À partir du jeudi 20 novembre 2025, Emmanuel Macron entame une tournée express de quatre jours en Afrique australe et dans l’océan Indien, visitant successivement l’île Maurice, l’Afrique du Sud, le Gabon et l’Angola. Le rythme est celui d’un VRP pressé de conclure avant la fin du quinquennat, mais derrière cette succession de visites, le message géopolitique est limpide : la France abandonne peu à peu l’Afrique de l’Ouest et le Sahel francophone, où elle a été progressivement écartée par manifestations, coups d’État et contrats russes. Paris se replie désormais là où son influence reste respectée et bienvenue : l’océan Indien, l’Afrique australe anglophone et lusophone, et les régimes militaires prêts à la maintenir comme partenaire technique et financier.
La première étape, l’île Maurice, marque une visite d’État française inédite depuis François Mitterrand en 1993. L’île, jamais colonisée par la France, est anglophone dans les affaires, affiche une croissance de 4,5 % et un PIB par habitant trois fois supérieur à celui du Maroc. Macron y signera des accords de coopération sécuritaire — notamment pour la surveillance maritime autour de Mayotte et La Réunion —, des conventions fiscales et des contrats pour des entreprises du numérique et du tourisme de luxe. Paris vise à faire de Port-Louis un hub régional anti-Chine, en réponse aux accords portuaires discrètement conclus par Pékin. L’île Maurice apparaît comme le dernier îlot stable de la zone, alors que Madagascar a connu un coup d’État en 2025 contre le président pro-Macron Andry Rajoelina.
Vendredi et samedi, Macron se rend à Johannesburg pour le premier G20 organisé sur le sol africain. L’absence de Donald Trump, de Vladimir Poutine et la discrétion de Xi Jinping offrent à la France l’opportunité de se poser en leader européen sur le continent. Deux gestes forts sont prévus : le lancement du Conseil d’affaires France–Afrique du Sud et une série de contrats dans l’hydrogène vert, les batteries et les infrastructures portuaires. Ce déplacement symbolise le basculement stratégique de Paris vers l’anglophonie, où le français devient un atout commercial secondaire.
Dimanche, à Libreville, Macron rencontre Brice Clotaire Oligui Nguema, le putschiste ayant renversé Ali Bongo en août 2023. L’Élysée qualifie cette visite de « saluer le parachèvement de la transition démocratique », mais la réalité est plus crue : la France légitime un coup d’État militaire pour préserver ses intérêts, sécuriser ses bases et conserver un accès privilégié aux ressources stratégiques (manganèse, fer, uranium, cuivre). Pendant ce temps, ses dernières bases ouest-africaines ferment progressivement, réduisant la présence française à quelques points stratégiques.

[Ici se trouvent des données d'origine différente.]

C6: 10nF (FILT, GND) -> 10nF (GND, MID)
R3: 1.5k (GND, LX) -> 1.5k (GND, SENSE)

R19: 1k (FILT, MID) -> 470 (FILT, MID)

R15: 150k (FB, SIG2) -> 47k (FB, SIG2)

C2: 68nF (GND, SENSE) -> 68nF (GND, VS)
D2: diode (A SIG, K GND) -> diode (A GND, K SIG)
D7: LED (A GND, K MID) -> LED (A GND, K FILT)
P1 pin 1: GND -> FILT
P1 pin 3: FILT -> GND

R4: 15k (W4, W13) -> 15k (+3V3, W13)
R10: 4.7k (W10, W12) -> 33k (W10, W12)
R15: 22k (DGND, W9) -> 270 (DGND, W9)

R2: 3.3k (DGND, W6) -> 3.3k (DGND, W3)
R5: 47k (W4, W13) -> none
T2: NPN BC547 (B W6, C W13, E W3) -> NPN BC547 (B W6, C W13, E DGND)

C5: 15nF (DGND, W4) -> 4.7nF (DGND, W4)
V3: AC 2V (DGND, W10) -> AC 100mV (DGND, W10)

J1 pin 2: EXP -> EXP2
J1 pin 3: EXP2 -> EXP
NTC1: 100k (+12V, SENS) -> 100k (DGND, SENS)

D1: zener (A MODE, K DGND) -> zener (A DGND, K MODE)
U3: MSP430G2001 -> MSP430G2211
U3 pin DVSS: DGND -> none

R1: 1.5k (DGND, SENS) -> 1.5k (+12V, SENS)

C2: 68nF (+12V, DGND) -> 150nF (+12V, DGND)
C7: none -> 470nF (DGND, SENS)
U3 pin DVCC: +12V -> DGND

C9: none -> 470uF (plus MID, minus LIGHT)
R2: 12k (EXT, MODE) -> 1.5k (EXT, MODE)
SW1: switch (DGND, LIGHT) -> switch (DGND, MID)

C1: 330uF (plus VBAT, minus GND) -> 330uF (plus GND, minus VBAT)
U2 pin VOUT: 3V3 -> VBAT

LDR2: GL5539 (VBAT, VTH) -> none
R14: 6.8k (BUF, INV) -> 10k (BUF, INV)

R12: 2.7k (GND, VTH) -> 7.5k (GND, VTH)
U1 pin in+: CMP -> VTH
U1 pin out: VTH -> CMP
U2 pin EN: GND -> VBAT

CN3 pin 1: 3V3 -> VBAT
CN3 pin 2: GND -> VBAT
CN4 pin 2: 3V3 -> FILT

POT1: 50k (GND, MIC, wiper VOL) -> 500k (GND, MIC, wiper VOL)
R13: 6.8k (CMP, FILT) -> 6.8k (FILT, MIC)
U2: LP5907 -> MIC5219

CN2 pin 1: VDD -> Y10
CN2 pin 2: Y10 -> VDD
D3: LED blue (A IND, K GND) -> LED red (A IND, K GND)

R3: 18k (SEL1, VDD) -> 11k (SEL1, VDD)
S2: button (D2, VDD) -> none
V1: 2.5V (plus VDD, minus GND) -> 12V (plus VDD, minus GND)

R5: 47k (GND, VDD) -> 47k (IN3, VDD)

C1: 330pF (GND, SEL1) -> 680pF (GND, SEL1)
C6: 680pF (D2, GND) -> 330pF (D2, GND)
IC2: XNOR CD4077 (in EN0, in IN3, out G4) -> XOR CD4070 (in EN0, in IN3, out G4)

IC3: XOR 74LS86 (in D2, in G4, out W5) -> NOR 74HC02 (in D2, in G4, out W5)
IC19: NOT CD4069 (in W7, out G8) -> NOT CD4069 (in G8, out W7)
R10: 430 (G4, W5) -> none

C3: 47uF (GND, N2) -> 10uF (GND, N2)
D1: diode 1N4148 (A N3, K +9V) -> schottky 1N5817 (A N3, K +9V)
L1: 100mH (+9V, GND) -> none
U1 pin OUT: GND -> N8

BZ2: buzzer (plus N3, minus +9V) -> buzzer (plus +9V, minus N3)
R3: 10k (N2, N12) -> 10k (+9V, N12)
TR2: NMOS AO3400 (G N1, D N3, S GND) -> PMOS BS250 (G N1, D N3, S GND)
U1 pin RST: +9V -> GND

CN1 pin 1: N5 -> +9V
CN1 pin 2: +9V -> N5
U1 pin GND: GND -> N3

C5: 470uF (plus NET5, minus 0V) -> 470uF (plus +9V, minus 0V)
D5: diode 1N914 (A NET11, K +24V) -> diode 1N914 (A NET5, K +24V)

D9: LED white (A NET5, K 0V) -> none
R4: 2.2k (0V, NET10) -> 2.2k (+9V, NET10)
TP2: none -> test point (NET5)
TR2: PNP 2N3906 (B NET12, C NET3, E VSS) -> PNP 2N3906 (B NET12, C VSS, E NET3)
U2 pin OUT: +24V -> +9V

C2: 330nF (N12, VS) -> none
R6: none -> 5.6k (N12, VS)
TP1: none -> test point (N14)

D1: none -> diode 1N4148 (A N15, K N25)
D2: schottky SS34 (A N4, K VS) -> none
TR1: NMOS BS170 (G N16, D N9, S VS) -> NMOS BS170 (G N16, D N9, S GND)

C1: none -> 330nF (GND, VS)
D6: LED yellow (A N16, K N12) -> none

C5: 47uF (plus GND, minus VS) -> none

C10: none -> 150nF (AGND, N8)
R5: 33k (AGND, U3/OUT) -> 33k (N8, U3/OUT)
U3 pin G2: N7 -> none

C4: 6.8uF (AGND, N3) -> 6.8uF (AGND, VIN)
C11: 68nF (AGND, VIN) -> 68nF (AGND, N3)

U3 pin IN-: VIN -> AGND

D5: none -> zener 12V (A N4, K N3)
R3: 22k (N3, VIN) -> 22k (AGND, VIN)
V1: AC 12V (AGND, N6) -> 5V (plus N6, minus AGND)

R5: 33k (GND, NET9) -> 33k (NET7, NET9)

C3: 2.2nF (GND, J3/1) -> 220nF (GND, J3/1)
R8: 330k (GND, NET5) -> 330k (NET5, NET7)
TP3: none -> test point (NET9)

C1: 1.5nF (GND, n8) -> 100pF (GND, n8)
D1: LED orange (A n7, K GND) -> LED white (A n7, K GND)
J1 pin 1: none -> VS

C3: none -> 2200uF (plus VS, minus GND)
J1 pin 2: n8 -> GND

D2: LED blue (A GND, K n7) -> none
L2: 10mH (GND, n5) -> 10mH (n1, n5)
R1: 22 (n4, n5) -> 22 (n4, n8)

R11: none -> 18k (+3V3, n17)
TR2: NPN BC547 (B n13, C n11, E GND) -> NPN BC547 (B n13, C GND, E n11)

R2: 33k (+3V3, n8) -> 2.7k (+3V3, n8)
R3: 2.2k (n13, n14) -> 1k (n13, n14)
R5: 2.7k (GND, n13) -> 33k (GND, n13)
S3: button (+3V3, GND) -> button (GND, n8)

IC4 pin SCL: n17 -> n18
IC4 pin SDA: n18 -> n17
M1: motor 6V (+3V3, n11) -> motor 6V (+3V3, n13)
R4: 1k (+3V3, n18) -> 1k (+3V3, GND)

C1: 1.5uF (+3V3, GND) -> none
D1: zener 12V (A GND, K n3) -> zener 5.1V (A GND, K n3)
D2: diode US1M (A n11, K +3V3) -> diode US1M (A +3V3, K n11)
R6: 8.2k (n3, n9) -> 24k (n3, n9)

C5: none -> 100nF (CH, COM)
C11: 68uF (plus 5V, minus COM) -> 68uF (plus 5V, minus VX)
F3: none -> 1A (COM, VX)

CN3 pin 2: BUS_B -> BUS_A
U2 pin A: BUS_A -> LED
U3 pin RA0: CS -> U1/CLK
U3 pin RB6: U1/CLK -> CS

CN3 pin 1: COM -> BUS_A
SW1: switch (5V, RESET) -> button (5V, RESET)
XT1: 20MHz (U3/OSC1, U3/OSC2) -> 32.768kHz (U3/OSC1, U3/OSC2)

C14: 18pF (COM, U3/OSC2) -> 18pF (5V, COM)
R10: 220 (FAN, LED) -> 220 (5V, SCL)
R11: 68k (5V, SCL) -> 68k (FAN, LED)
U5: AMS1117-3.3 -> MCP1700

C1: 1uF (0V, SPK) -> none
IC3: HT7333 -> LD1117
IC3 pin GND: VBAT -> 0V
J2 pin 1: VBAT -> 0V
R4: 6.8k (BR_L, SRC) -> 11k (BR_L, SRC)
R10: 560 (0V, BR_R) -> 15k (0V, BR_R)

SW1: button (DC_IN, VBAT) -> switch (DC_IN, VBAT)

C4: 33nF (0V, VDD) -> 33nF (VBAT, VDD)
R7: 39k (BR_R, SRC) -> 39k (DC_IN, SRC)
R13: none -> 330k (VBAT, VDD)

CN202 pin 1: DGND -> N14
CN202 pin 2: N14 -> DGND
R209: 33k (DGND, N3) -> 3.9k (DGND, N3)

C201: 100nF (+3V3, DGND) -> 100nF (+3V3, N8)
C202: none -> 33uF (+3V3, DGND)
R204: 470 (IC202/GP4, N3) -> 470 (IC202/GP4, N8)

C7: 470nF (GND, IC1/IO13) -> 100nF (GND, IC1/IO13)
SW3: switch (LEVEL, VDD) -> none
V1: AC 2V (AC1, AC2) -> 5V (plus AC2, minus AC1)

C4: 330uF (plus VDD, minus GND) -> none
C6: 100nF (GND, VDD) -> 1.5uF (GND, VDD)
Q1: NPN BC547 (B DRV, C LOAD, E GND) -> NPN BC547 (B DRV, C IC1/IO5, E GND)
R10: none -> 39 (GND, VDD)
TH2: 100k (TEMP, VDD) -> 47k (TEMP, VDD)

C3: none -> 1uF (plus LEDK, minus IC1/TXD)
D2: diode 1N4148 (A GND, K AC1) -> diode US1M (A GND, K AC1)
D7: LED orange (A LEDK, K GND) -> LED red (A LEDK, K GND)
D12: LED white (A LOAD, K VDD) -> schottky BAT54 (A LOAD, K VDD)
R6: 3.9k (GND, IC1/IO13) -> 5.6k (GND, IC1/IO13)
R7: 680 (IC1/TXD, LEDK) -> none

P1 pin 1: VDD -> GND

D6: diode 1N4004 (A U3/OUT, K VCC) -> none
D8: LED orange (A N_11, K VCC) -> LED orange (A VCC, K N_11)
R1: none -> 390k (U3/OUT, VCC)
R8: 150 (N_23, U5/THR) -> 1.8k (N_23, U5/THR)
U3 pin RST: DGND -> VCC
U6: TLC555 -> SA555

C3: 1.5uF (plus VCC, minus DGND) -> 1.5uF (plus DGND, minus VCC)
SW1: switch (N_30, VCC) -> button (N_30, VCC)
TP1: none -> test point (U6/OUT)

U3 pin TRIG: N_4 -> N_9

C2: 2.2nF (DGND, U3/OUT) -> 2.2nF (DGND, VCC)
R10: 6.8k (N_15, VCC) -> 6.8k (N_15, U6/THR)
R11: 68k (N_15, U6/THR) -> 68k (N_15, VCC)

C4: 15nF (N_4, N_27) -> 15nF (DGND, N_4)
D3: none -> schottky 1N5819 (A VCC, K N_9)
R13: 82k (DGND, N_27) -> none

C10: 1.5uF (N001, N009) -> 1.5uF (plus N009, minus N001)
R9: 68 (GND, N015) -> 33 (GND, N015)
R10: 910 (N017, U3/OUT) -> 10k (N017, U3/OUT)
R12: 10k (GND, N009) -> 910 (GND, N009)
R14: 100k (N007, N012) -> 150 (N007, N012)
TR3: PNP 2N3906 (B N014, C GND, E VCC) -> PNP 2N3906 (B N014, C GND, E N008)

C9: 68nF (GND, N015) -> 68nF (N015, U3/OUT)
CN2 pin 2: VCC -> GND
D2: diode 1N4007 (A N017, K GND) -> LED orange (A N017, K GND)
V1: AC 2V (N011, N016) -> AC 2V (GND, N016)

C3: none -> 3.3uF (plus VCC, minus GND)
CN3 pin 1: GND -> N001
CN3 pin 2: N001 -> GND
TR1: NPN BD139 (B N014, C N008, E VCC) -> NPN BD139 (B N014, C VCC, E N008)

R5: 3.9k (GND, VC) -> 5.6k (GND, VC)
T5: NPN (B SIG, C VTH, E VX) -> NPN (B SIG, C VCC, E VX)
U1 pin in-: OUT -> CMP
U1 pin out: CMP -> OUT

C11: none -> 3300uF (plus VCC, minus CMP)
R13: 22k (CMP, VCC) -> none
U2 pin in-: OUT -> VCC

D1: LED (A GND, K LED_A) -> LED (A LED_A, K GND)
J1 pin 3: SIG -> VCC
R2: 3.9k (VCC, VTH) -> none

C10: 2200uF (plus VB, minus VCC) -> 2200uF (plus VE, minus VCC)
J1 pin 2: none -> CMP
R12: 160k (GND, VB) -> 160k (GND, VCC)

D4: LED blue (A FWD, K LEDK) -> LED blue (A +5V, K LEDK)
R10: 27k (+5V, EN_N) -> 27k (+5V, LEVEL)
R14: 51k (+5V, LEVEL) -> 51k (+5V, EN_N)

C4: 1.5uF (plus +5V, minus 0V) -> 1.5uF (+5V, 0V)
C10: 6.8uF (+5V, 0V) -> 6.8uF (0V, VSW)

La tournée se conclut lundi à Luanda avec un mini-sommet Union africaine–Union européenne. Le projet central : le corridor de Lobito, destiné à relier le port angolais aux mines de cuivre et de cobalt de la RDC et de la Zambie, pour exporter vers l’Europe plutôt que vers la Chine. Macron arrive avec une délégation d’une cinquantaine de chefs d’entreprise pour sécuriser les contrats ferroviaires, énergétiques et d’infrastructures. Ce projet constitue la seule réponse occidentale concrète face à la percée chinoise en Afrique centrale, et démontre que, malgré sa position de retrait, la France cherche encore à peser sur les matières premières stratégiques.
Le rythme de cette tournée évoque celui d’un VRP de luxe pressé de conclure avant la fin du quinquennat. Derrière cet agenda surchargé, le message géopolitique est clair : la France abandonne définitivement l’Afrique de l’Ouest et le Sahel francophone, où elle a été progressivement écartée par des manifestations, des coups d’État et l’essor des contrats russes.
Elle se replie désormais là où sa présence reste acceptée, notamment dans l’océan Indien et en Afrique australe. Huit ans après sa déclaration à Ouagadougou, Macron confirme que la politique africaine de la France est désormais une politique de survie. Cette tournée ne constitue ni une reconquête ni une revanche : elle apparaît plutôt comme un adieu déguisé en nouveau départ.
Pourtant, en assumant honnêtement sa position et en misant sur la coopération là où elle est encore bienvenue, la France pourrait paradoxalement obtenir davantage de succès que dans les opérations militaires et les discours repentants des dernières années.